Identification of a novel mevalonate kinase gene mutation in combination with the common MVK V377I substitution and the low-penetrance TNFRSF1A R92Q mutation.

The hyperimmunoglobulinemia D and periodic fever syndrome (HIDS) is an autosomal recessively inherited autoinflammatory disease caused by mutations in the mevalonate kinase (MVK) gene on chromosome 12q24, which lead to a depressed enzymatic activity of mevalonate kinase (MK). TNF-receptor associated periodic syndrome (TRAPS), on the other hand, is the most frequent autosomal dominantly inherited periodic fever syndrome due to mutations in exons 2-4 and 6 of the TNFRSF1A gene on chromosome 12p13.2. We describe a girl with heterozygosity for the common MVK V377I mutation and for a novel T(1132) --> C transition, leading to the exchange of serine (TCC) by proline (CCC) at amino-acid position 378. Interestingly, our patient presented only with mild clinical features typical of HIDS and slightly increased immunoglobulin D levels, but a distinctly diminished MK activity. The girl was also heterozygous for the TNFRSF1A R92Q low-penetrance mutation, which may have significant proinflammatory effects. However, at the time of presentation, the patient had no TRAPS-associated symptoms.

Molecular analysis of the MVK and TNFRSF1A genes in patients with a clinical presentation typical of the hyperimmunoglobulinemia D with periodic fever syndrome: a low-penetrance TNFRSF1A variant in a heterozygous MVK carrier possibly influences the phenotype of hyperimmunoglobulinemia D with periodic fever syndrome or vice versa.

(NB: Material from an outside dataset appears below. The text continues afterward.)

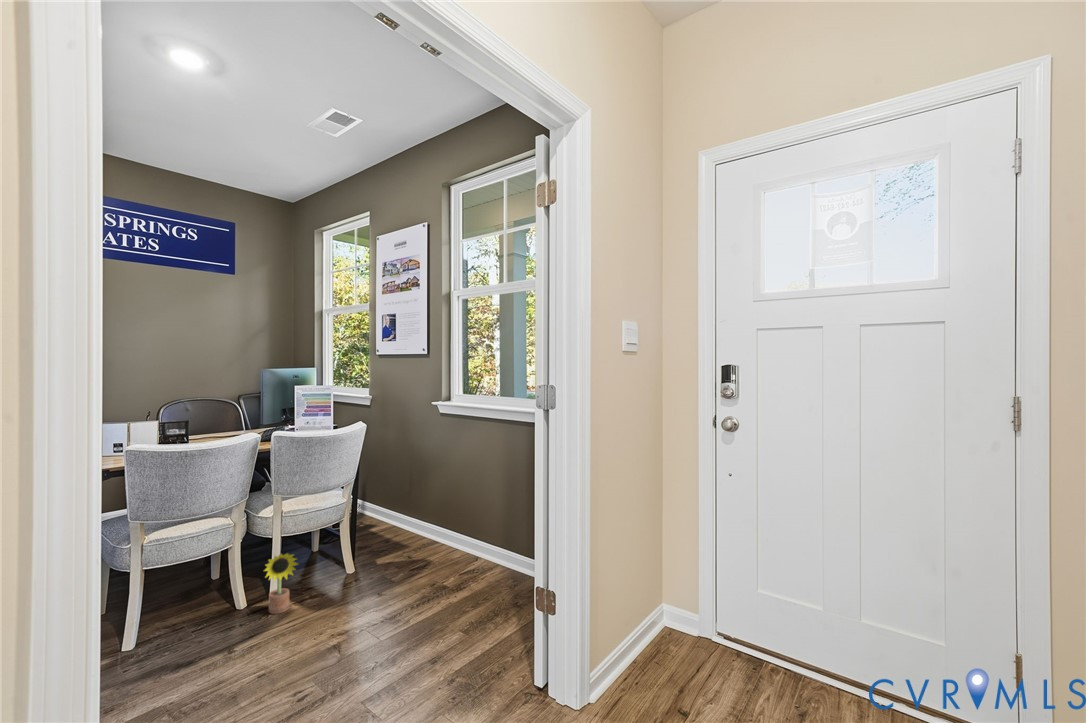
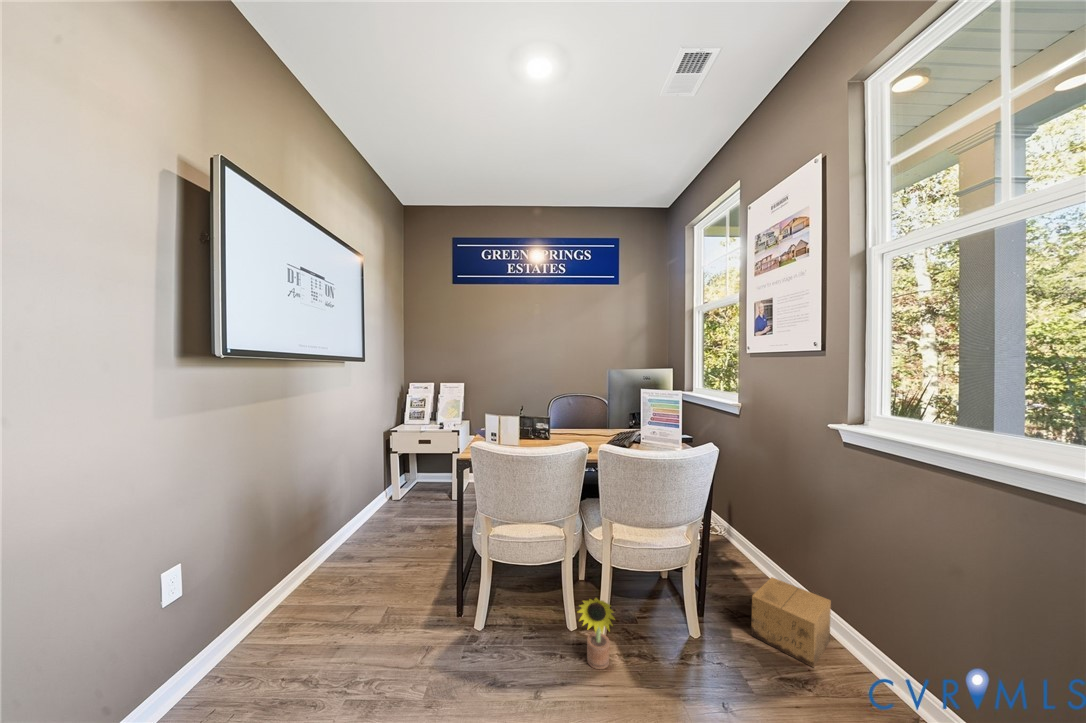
cardboard box: none [389,518,435,558] -> present [751,577,831,668]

OBJECTIVE: To describe biochemical findings and the spectrum of mevalonate kinase (MVK) gene mutations as well as an associated TNFRSF1A low-penetrance variant in a series of patients with clinical features of the hyperimmunoglobulinemia D with periodic fever syndrome (HIDS). METHODS: The MVK gene was sequenced in 8 children and 1 adult (including 2 siblings) fulfilling the clinical criteria for HIDS. In addition, sequencing of exons 2, 3, 4, and 6 of the TNFRSF1A gene was performed in patients with only one or no MVK mutation. Mevalonate kinase (MK) enzyme activity in leukocytes and renal excretion of mevalonic acid were also measured. RESULTS: Mutations in the coding region of the MVK gene were detected in 6 patients, and the most common mutation was V377I. Among these patients were 2 novel mutations, both of which were located in exon 6. These novel mutations resulted in the substitution of tryptophan (TGG) by a stop codon (TGA) at amino acid position 188 (W188X) and in the exchange of valine (GTG) for alanine (GCG) at amino acid position 203 (V203A). In 1 patient, a combination of one MVK (V377I) mutation and one TNFRSF1A (R92Q) mutation was present. The patient's clinical phenotype resembled a mixture of variant-type HIDS and tumor necrosis factor receptor-associated periodic syndrome (TRAPS). Her IgD values varied between normal and slightly increased, and the MK activity was in the low-normal range, while urinary mevalonate concentrations were always normal. CONCLUSION: The genotype findings indicate that a relatively small number of genes may be involved in the clinical manifestation of HIDS, with low-penetrance TNFRSF1A variants possibly influencing the HIDS phenotype or MVK mutations contributing to TRAPS.